Halfway to the lake they began to see signs announcing construction ahead.
It jarred a memory in Josh’s head.
“One of the guys I work with told me they’re paving all sixty miles and adding two more lanes. I guess they’re trying to accommodate the increased traffic from the eight hundred people they’re putting out here.”
It was the first time Melvyn had heard someone quote a specific number of homesteaders.
“They’re going to fit eight hundred homesteaders around one lake? That sounds very ambitious.”
“Well, it’s a good sized lake. Over sixteen miles of shoreline. He said half the homesteaders won’t settle on the lake. He said when you process they’ll give you a choice of settling on the lake or on the river just above the lake.
“He said the river is a quarter mile across and home to a dozen different kinds of fish, and it attracts a lot more game than the lake does.
“He said hunters tend to want land along the river, while families who enjoy skiing and boating tend to want the lake instead.”

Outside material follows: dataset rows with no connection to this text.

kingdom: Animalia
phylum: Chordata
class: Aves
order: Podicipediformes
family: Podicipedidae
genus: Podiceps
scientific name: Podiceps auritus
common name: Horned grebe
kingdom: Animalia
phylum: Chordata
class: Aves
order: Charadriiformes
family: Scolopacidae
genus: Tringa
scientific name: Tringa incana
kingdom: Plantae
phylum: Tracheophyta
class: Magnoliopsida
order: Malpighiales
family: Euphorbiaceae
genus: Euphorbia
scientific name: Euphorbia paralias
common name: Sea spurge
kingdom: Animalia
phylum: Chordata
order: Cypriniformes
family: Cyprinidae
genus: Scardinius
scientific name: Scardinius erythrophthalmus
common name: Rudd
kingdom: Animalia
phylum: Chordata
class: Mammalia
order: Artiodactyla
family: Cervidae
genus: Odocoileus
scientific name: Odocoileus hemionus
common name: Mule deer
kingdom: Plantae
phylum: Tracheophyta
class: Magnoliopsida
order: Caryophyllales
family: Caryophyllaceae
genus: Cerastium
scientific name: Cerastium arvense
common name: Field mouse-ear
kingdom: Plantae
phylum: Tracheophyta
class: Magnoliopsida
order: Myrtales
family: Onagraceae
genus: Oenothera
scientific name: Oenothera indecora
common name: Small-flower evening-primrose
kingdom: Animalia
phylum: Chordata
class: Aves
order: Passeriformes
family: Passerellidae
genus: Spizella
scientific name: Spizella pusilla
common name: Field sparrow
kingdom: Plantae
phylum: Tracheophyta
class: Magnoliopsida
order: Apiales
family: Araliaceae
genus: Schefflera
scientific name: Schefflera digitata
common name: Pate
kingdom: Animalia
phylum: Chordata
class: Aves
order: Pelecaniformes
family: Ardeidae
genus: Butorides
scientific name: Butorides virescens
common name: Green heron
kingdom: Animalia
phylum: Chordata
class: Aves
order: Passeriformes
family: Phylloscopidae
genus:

After three miles of warning signs the gravel road gave way to a big, beautiful four lane highway.
The fresh black asphalt still smelled strongly of the tar which made up the sticky part of its composition.
The rest of the way to the lake the speed limit was sixty miles an hour.
Along with the newly improved road was a license to get there twice as fast.
Chapter 43
Just outside the lake’s entrance was a ten character totem pole, common for building projects on Inuit land.
The federal government couldn’t buy native lands outright, but they struck a deal with the tribe to lease the land for one hundred years.
Alaskans who homesteaded in Alaska tended to put a lot of work into their land and then to pass it on to successive generations.